§ 36 BBankG, Anhalten von Falschgeld sowie unbefugt ausgegebener Geldzeichen

§ 36 BBankG
Gesetz über die Deutsche Bundesbank
Bundesrecht

Achter Abschnitt – Strafbestimmungen und Vorschriften über das Anhalten von Falschgeld

Titel: Gesetz über die Deutsche Bundesbank
Normgeber: Bund
Redaktionelle Abkürzung: BBankG
Gliederungs-Nr.: 7620-1
Normtyp: Gesetz

(1) Die Deutsche Bundesbank sowie die Stellen und deren Beschäftigte, die in Artikel 6 Absatz 1 der Verordnung (EG) Nr. 1338/2001 des Rates vom 28. Juni 2001 zur Festlegung von zum Schutz des Euro gegen Geldfälschung erforderlichen Maßnahmen (ABl. L 181 vom 4.7.2001, S. 6) in der jeweils geltenden Fassung genannt sind, sind verpflichtet, nachgemachte oder verfälschte Banknoten oder Münzen (Falschgeld), als Falschgeld verdächtige Banknoten oder Münzen sowie unbefugt ausgegebene Gegenstände im Sinne des § 35 unverzüglich anzuhalten. Dem Betroffenen ist eine Empfangsbescheinigung zu erteilen.

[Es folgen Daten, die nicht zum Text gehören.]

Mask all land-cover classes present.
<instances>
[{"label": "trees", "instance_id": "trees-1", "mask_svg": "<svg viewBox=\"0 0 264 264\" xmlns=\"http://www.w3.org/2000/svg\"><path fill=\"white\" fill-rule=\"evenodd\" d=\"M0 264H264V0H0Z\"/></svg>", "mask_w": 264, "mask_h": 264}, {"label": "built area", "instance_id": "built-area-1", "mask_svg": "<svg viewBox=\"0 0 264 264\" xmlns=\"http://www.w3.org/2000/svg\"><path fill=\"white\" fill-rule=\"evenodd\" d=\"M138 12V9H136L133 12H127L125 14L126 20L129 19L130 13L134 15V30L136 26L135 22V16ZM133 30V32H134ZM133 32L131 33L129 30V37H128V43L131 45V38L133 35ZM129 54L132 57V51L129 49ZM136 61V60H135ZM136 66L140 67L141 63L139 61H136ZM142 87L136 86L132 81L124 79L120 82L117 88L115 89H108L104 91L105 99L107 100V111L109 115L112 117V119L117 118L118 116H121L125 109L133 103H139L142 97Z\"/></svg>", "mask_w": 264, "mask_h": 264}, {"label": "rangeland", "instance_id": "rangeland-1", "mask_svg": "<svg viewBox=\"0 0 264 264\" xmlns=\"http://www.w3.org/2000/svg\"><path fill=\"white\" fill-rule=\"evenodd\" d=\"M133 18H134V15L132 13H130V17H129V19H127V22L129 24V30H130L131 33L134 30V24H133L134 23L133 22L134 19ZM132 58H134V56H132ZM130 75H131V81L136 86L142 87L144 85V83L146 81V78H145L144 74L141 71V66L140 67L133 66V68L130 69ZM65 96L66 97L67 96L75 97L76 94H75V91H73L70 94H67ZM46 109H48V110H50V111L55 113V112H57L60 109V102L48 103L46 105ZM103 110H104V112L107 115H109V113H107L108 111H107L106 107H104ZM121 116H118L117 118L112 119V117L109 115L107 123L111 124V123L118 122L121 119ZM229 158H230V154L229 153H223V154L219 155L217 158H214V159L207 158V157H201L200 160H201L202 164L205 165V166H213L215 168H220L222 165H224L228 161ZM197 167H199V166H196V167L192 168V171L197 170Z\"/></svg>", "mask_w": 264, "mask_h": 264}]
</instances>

(2) Falschgeld oder Gegenstände der in § 35 genannten Art sind von den Verpflichteten mit einem beigefügten Bericht unverzüglich der zuständigen Polizeibehörde zu übermitteln.

(3) Als Falschgeld verdächtige Banknoten oder Münzen sind von den Verpflichteten mit einem beigefügten Bericht unverzüglich der Deutschen Bundesbank zu übermitteln. Stellt diese die Unechtheit der Banknoten oder Münzen fest, so übermittelt sie der zuständigen Polizeibehörde ein Gutachten und benachrichtigt die übermittelnde Stelle.

(4) Ordnungswidrig handelt, wer vorsätzlich oder fahrlässig

  1. 1.

    entgegen Absatz 1 Satz 1 Falschgeld oder einen dort genannten Gegenstand nicht anhält,

  2. 2.

    entgegen Absatz 2 oder Absatz 3 Satz 1, jeweils auch in Verbindung mit einer Rechtsverordnung nach § 36a Satz 1, Falschgeld oder einen dort genannten Gegenstand nicht oder nicht rechtzeitig übermittelt,

  3. 3.

    entgegen § 37a Absatz 1 Satz 1 eine Auskunft nicht, nicht richtig, nicht vollständig oder nicht rechtzeitig erteilt,

  4. 4.

    entgegen § 37a Absatz 2 Satz 2 eine dort genannte Maßnahme nicht duldet oder

  5. 5.

    einer vollziehbaren Anordnung nach § 37a Absatz 3 zuwiderhandelt.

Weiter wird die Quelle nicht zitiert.